A Group Of Children’s Songs was the worst part of the record, and it strikes me that, given all the many similarities (even if superficial) between children’s music and folk music, if I were a folk musician, I would probably try to downplay that connection instead of highlighting it, but whatever. Interestingly, (Take Me) Riding in My Car came up when I reviewed Peter, Paul and Mary In Concert (1964):
On the other hand, they do a lot of children’s songs, and I’m not a child so I’m much less into those. This two-record album would have been far better if they had thought to group all of those – Car-Car, Puff, the Magic Dragon and It’s Raining – on one of the four sides.
So it’s good to know that I was on to something with that idea. And Grassey Grass Grass, for what it’s worth, barely even qualified as a song at all.
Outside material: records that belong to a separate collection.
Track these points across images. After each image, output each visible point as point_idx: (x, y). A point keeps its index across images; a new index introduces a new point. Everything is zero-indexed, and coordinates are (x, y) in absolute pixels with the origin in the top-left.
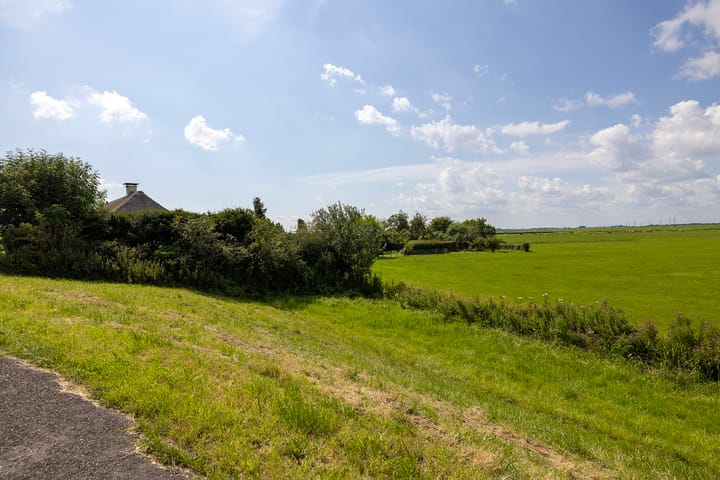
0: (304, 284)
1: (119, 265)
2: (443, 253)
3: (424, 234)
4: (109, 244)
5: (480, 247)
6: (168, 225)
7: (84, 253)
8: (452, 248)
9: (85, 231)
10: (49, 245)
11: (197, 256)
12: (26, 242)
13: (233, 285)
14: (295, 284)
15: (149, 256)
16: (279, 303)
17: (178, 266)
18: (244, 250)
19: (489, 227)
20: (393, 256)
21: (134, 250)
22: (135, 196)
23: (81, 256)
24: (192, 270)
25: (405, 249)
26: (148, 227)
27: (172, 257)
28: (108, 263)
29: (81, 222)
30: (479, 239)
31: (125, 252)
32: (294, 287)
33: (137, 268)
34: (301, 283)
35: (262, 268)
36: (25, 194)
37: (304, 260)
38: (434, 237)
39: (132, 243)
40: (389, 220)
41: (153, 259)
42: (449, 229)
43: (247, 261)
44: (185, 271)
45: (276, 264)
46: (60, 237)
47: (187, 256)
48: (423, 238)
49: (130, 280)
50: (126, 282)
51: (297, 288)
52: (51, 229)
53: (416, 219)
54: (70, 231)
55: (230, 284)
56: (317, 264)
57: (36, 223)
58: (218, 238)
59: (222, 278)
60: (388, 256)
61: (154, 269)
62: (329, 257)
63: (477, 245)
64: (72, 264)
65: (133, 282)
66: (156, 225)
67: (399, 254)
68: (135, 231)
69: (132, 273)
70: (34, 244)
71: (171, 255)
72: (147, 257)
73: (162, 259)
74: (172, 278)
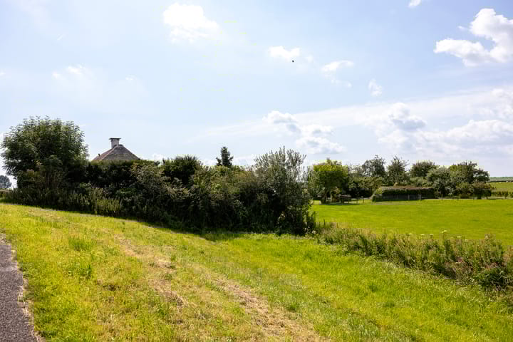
0: (238, 221)
1: (89, 201)
2: (417, 199)
3: (400, 180)
4: (84, 185)
5: (465, 194)
6: (128, 170)
7: (66, 191)
8: (429, 194)
9: (69, 176)
10: (44, 185)
11: (147, 195)
12: (30, 183)
13: (175, 220)
14: (231, 221)
15: (112, 195)
16: (210, 235)
17: (132, 203)
18: (186, 191)
19: (480, 172)
20: (359, 202)
21: (102, 189)
22: (116, 149)
23: (64, 194)
24: (143, 206)
25: (374, 195)
26: (114, 172)
27: (128, 196)
28: (82, 199)
29: (66, 169)
30: (463, 185)
31: (96, 191)
32: (228, 224)
33: (102, 203)
34: (236, 221)
35: (200, 206)
36: (34, 148)
37: (241, 200)
38: (410, 183)
39: (101, 185)
40: (364, 166)
41: (114, 197)
42: (429, 175)
43: (188, 200)
44: (137, 207)
45: (213, 203)
46: (51, 179)
47: (140, 195)
48: (399, 184)
49: (96, 212)
50: (93, 213)
51: (231, 225)
52: (46, 173)
53: (394, 164)
54: (59, 176)
55: (172, 219)
56: (253, 205)
57: (36, 169)
58: (166, 181)
59: (166, 213)
60: (355, 202)
61: (114, 205)
62: (263, 198)
63: (461, 192)
64: (58, 199)
65: (98, 214)
66: (119, 170)
67: (367, 201)
68: (104, 176)
69: (98, 207)
70: (35, 185)
71: (128, 194)
72: (111, 196)
73: (121, 197)
74: (127, 212)
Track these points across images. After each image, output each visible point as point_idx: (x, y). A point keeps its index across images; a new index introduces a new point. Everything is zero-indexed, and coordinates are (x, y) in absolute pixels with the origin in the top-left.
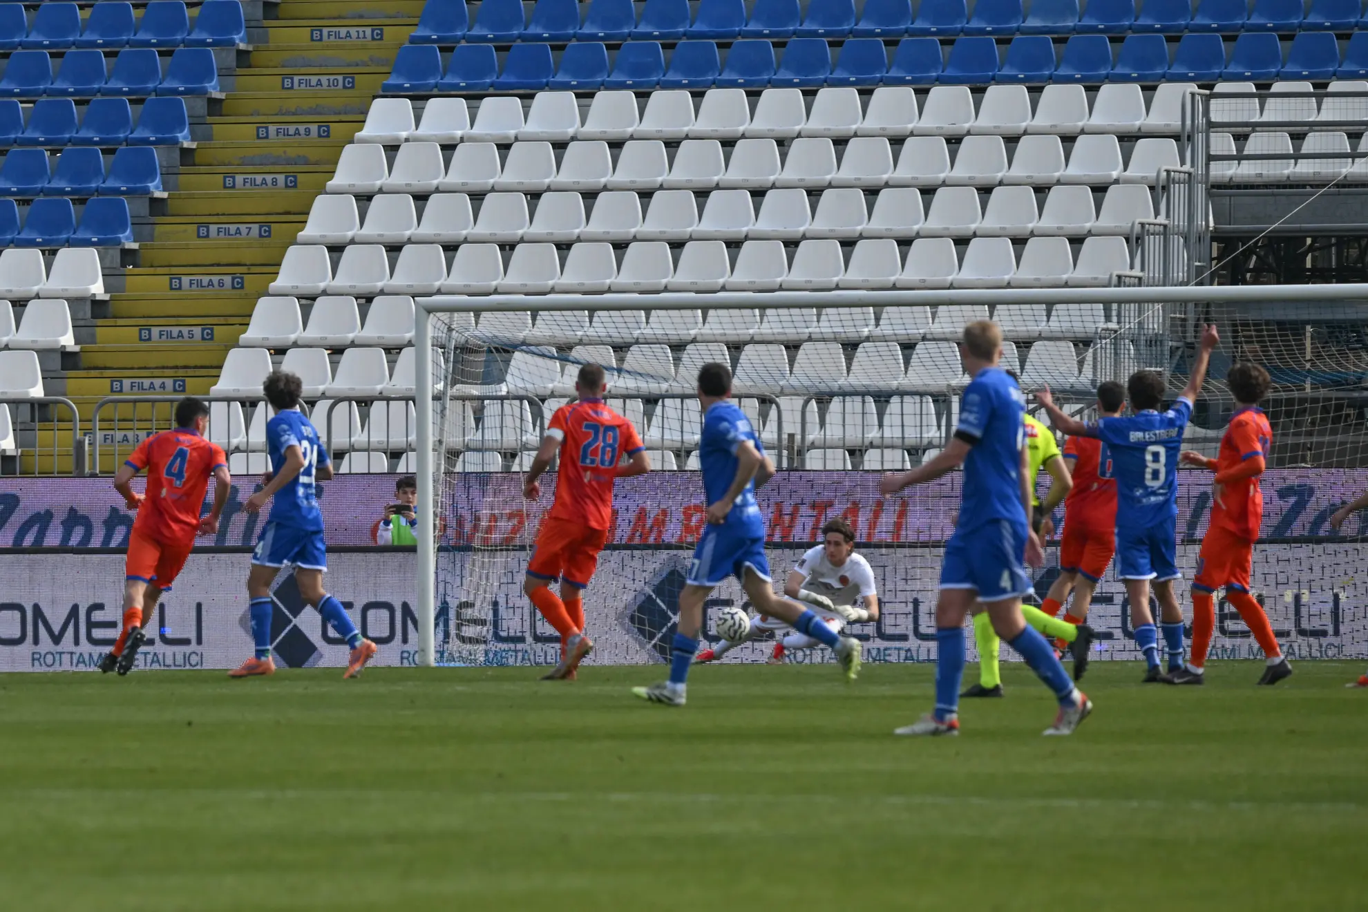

This record was awesome, but everything I’ve already written about it does not even get to the best part of it, which is that not a single one of Guthrie’s great songs was ruined by a “creative” interpretation: there was no easy-listening-disco-reggae Guthrie here, just folk Guthrie interpreted in folk, country and rock styles by himself and by other artists working in those traditions.
One thing that surprised me negatively, however, was that certain songs that I associate very strongly with Guthrie were completely missing: where was Grand Coulee Dam, which would have let me point out that Lonnie Donegan did the best cover version of it? And where was It Takes a Married Man to Sing a Worried Song, which would have let me explore all the different takes on the Carter Family’s Worried Man Blues. Oh well, maybe next time?
5/5: love it
|I also mentioned this wonderful story in a footnote when reviewing Stars and Stripes Forever! by University of Michigan Symphony Band and H. Robert Reynolds (1983).
|Not “Odessa,” Siri – that’s something else entirely.
|My favorite of hers is Santy Anno, which was one of my favorite “San Francisco songs” when I lived there from 2011 to 2013. If you ever doubt that her voice is perfect, listen to that song and then listen to this cover of it, which is also excellent, but note that the singer’s (still very strong) voice feels a bit thinner and even pointier at the high notes, where Odetta’s is so beautifully smooth and rounded. She also reminds me of Umm Kulthum in that way, though I listen to the latter far more often now.
|On that note, I would really like to hear a mashup of Worried Man Blues and Gotta Travel On.